* Text provided

Di-alanine example:

Mahmoud Moradi
University of Illinois at Urbana-Champaign,
and North Carolina State University

step 0: steering the system to generate the initial pathway
(Note: for generating prmtop file and at least one initial conformation to start these simulations see B-di-alanine example!)
cd 0-smd
./job.sh ! uses ncsu_smd (steered MD) to generate 8 conformations along a linear path
cd ..

step 1: equilibrating the initial conformations (with restarint)
cd 1-pmd
./job.sh ! uses ncsu_pmd (pinned MD or restrained MD) to equilibrate the nonequilibrium conformations generated in step 0
cd ..

step 2: string method with swarms of trajectories
cd ../2-string
./job.sh ! uses ncsu_stsm (swarms-of-trajectories string method) to optimize the pathway
./analyze.sh ! extract the information from the log files
./fig.sh ! plots the results; generates string.pdf (Note: FE.txt is generated independently by ncsu_abmd and provided for plotting)
cd ..

step 3: same as step 2 with different parameters
cd ../2-string-long
./job.sh ! uses ncsu_stsm (swarms-of-trajectories string method) to optimize the pathway
./analyze.sh ! extract the information from the log files
./fig.sh ! plots the results; generates string.pdf
cd ..

In both cases (i.e., steps 2 and 3):
* Phi and Psi dihedral angles are used as collective variables
* Initial pathway is linear between (-3,3) and (1,0)
* 128 replicas are used (8 images X 16 copies)
* 100 iterations of 1 ps are performed.

In step 2, the equilibration (i.e. restrianing) is 0.98 ps/iteration and release (drifting) is 0.02 ps/iteration
In step 3, the equilibration (i.e. restrianing) is 0.9 ps/iteration and release (drifting) is 0.1 ps/iteration

Note: Free energy map (\texttt{FE.txt} file) is generated using regular ABMD (Step 3 of Example B-di-alanine).

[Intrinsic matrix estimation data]

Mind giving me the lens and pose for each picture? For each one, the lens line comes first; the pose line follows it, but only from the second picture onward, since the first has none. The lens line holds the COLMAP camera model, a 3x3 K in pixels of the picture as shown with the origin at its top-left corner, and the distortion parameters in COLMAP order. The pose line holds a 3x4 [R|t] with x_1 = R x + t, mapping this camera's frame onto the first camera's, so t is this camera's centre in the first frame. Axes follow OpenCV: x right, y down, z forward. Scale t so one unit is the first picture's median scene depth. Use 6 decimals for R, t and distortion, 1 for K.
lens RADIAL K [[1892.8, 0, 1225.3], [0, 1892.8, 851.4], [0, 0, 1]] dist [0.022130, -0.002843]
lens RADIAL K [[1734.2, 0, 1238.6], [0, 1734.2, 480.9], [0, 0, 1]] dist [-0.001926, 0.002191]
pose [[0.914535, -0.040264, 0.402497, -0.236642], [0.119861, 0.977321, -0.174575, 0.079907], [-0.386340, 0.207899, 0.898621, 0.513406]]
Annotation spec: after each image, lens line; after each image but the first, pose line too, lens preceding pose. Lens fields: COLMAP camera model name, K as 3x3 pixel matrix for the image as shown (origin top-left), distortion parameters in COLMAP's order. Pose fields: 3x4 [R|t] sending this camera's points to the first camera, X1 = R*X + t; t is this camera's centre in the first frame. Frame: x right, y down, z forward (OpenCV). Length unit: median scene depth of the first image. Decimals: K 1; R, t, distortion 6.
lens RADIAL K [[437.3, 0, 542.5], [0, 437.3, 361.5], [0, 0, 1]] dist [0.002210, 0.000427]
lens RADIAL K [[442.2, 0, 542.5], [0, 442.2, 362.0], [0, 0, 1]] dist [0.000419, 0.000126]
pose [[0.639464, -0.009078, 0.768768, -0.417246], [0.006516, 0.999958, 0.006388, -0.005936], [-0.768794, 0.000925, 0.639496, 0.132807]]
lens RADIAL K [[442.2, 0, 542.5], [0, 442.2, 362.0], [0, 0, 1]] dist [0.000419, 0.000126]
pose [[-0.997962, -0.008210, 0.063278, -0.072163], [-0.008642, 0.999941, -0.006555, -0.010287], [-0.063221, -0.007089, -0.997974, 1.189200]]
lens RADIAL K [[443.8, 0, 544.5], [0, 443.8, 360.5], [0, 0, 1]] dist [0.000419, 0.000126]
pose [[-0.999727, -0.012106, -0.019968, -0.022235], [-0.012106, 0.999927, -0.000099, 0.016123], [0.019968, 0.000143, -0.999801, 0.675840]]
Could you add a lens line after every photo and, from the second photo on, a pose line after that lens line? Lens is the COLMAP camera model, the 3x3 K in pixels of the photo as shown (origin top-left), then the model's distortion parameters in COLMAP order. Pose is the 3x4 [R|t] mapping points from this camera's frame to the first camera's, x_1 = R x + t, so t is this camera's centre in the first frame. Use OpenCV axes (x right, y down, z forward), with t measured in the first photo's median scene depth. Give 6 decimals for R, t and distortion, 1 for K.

* Work instruction 1
Change "replicas" to "walkers" in the di-alanine example, giving the passage again starting with "In both cases" and going on through "ps are performed.".
* Work instruction 2
In the di-alanine example, how many iterations are performed in steps 2 and 3, and how long is each one?

* Task output 1
In both cases (i.e., steps 2 and 3):
* Phi and Psi dihedral angles are used as collective variables
* Initial pathway is linear between (-3,3) and (1,0)
* 128 walkers are used (8 images X 16 copies)
* 100 iterations of 1 ps are performed.

* Task output 2
100 iterations of 1 ps each.